Rigid rhinoscopy is a procedure used to examine the nasal cavity. Procedures can be performed simultaneously with the other hand as described above.
Prior to performing nasal endoscopy, the nasal cavities are sprayed with nasal decongestant and occasionally a local anesthetic. The examiner then performs 3 separate passes of the scope in each nasal cavity. With each pass, the appearance of nasal mucosa is examined as well as the structures of the nasal cavity. In particular, the examiner notes the color of the nasal mucosa (pale vs hyperemic), the presence of inflamed or hypertrophic mucosa, the presence of nasal polyps or secretions (purulent, thick, thin), and anatomic abnormalities such as a septal deviation or spur, concha bullosa, or accessory ostia. Typically, a 3 mm or 4 mm 0º or 30º scope is selected first and an anti-fog solution is applied prior to introduction into the nasal cavity.
The video below depicts rigid rhinoscopy.
The first pass
Starting with the patient’s head flexed, the scope is passed along the floor of the nasal cavity and into the nasopharynx. Examine the inferior meatus where the nasolacrimal duct drains and the inferior turbinate. As the scope is advanced posteriorly into the nasopharynx, examine for the presence of mucus or purulence draining into the nasopharynx. Examine the entire nasopharynx, including the eustachian tube orifices and the fossa of Rosenmüller.
The second pass
The endoscope is then passed between the middle and inferior turbinates to examine the inferior portion of the middle meatus and the fontanelles, as well as to look for evidence of accessory maxillary ostia. The scope is passed medially and posteriorly to the middle turbinate to examine the sphenoethmoid recess located medially to the middle and superior turbinates. The slit-like or oval ostia of the sphenoid sinus may be visualized with the superior turbinate during this pass. The scope is then, upon withdrawal, rotated laterally under the middle turbinate to examine the infundibulum, uncinate, and ethmoid bulla. Gentle medial pressure may need to be applied to the middle turbinate to allow insertion of the scope into the middle meatus.
The third pass
The third pass often requires a 30º endoscope or repositioning of the head. It should allow the practitioner to evaluate the olfactory cleft to look for any lesions or polyps in this region. Often the curvature of the septum allows this to be done adequately on only one side of the nose.

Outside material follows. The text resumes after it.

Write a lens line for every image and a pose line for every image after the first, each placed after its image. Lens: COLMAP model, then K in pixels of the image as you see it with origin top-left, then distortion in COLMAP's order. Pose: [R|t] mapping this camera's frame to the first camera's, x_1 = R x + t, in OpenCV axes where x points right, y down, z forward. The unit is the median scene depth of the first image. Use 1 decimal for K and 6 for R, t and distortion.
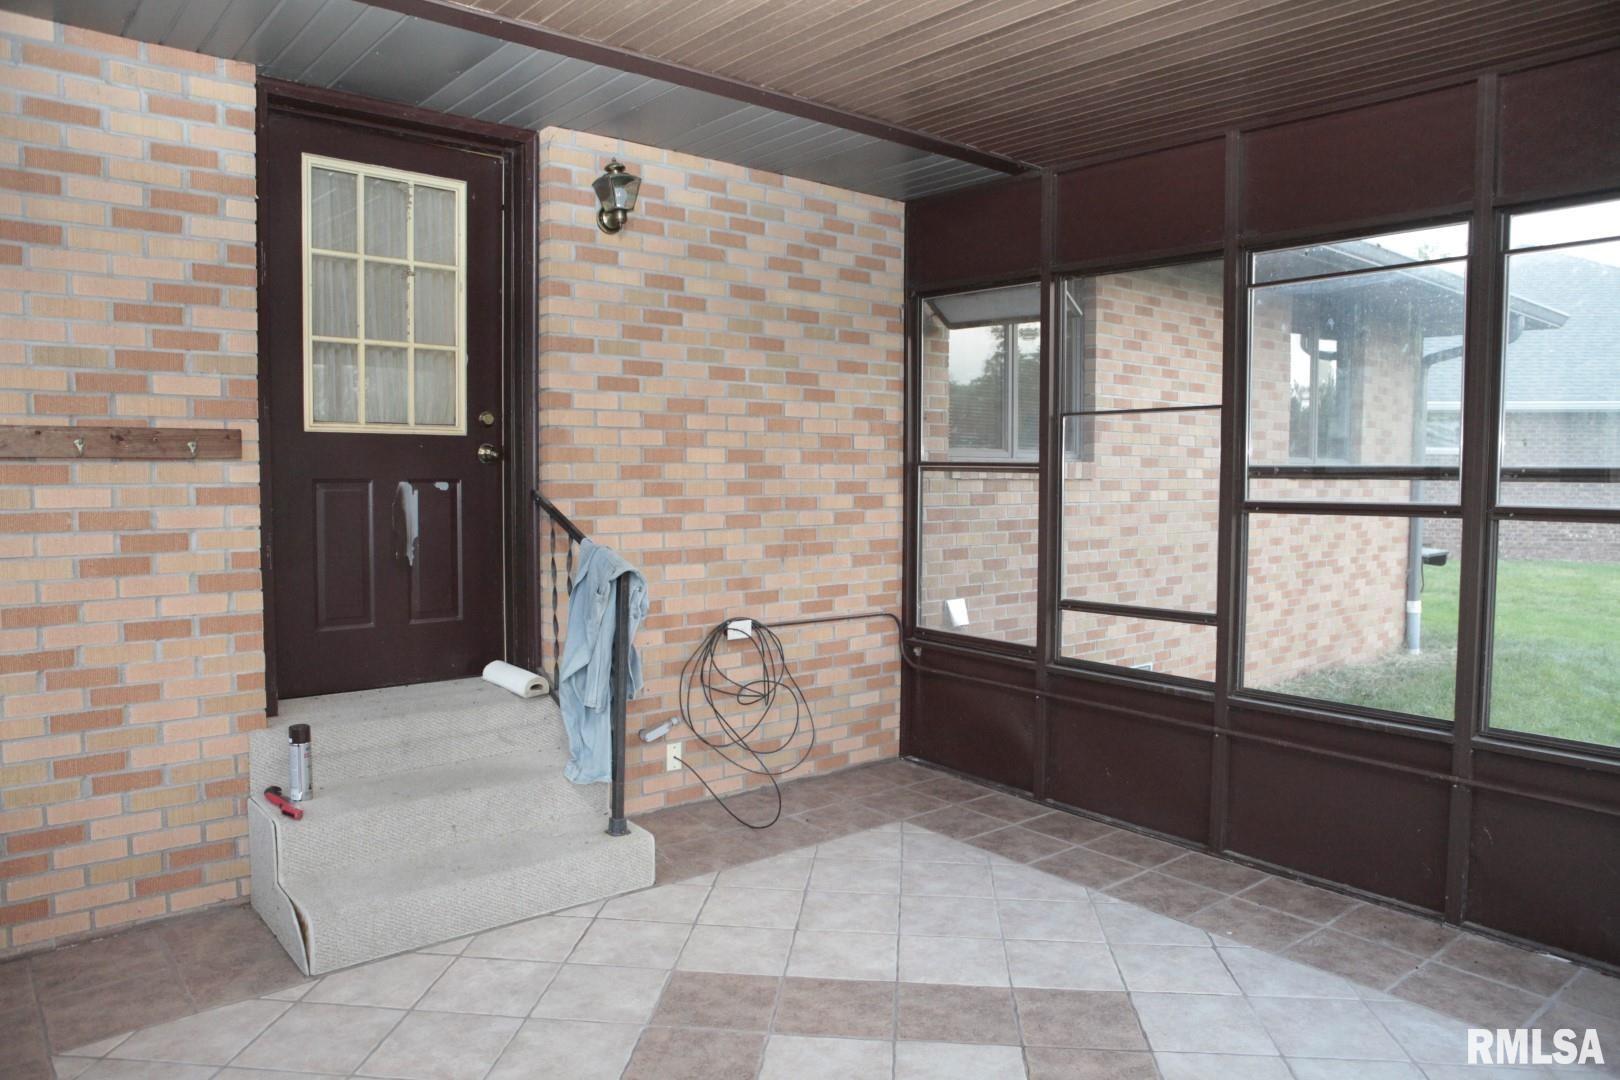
lens RADIAL K [[1125.1, 0, 817.8], [0, 1125.1, 543.0], [0, 0, 1]] dist [-0.091478, 0.061589]
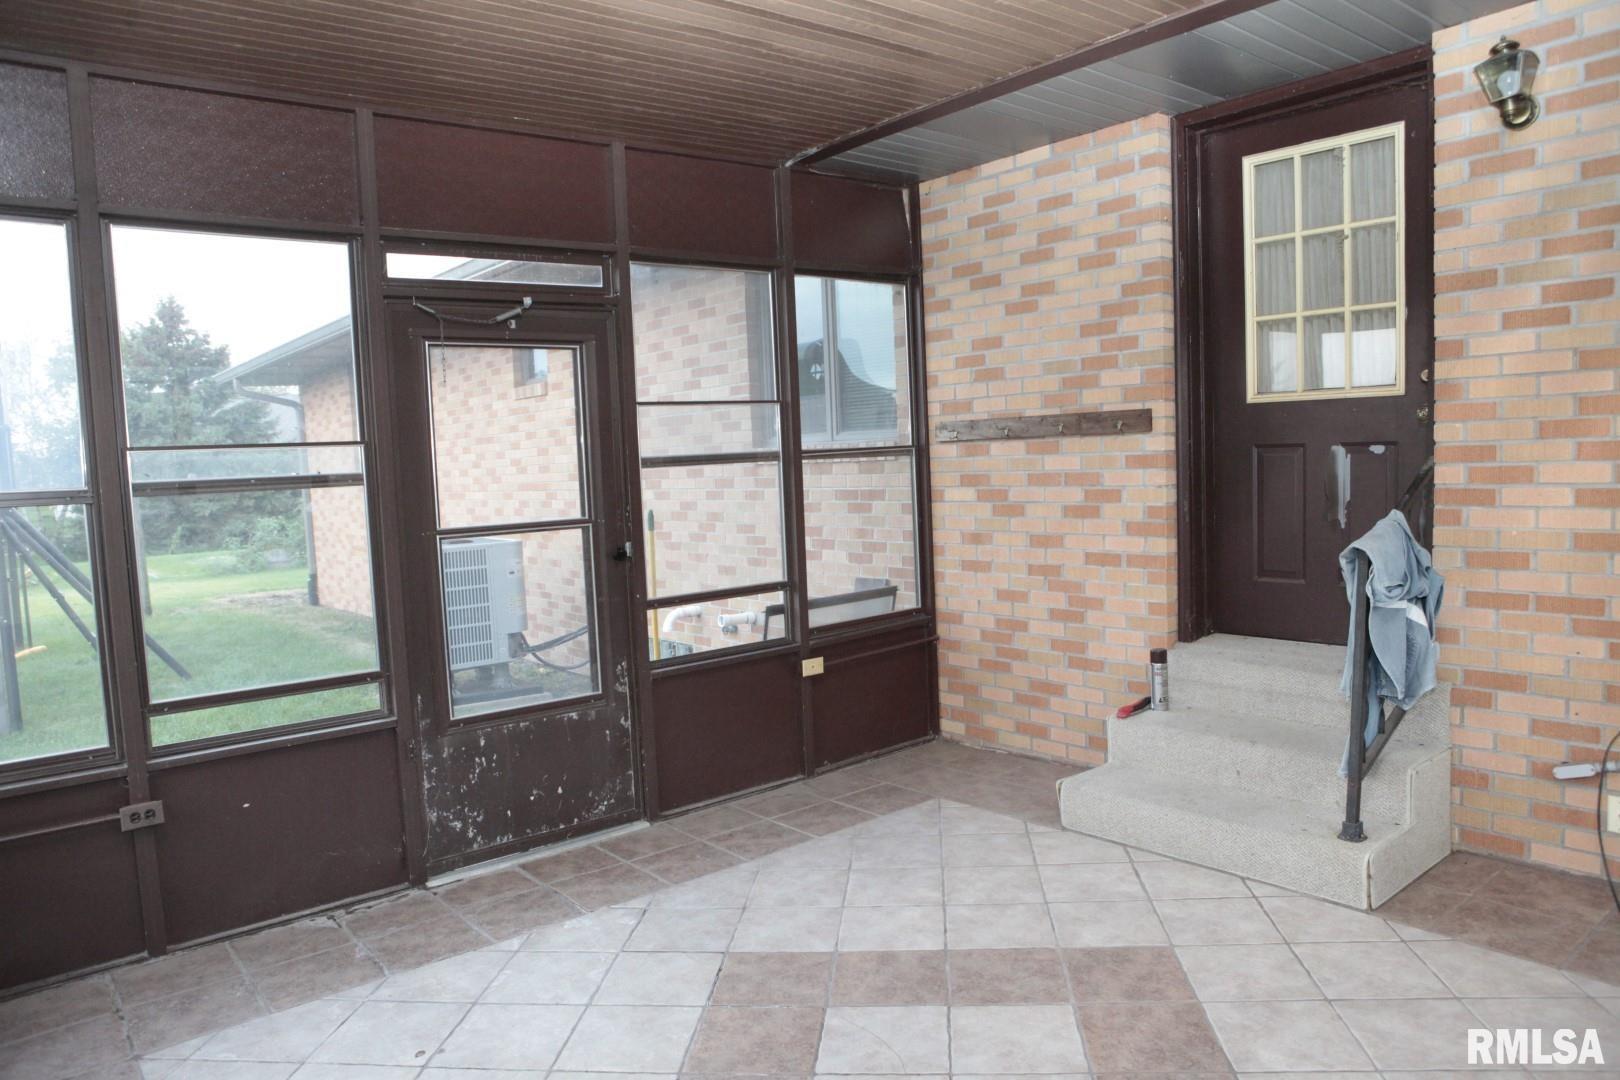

Rigid nasal endoscopy is a safe and low-risk procedure. Potential complications associated with the procedure include an adverse reaction to the topical decongestant or anesthetic, pain/discomfort, epistaxis, and vasovagal episodes. Prior to administering the topical medications, the patient’s allergies should be verified. In patients with bleeding disorders (family history or personal history of bleeding disorders or current use of anticoagulants) care must be taken as nasal hemorrhage secondary to mucosal trauma may occur. Additionally, nasal biopsies obtained in these patients may result in a significant degree of hemorrhage.
Medications and Medical Devices
Medications that may be used during nasal endoscopy include decongestants and local anesthetics. Oxymetazoline is the most commonly used decongestant. Lidocaine (Xylocaine) 4% is a commonly used local anesthetic. Medications are typically applied using a spray atomizer or directly on cotton pledgets.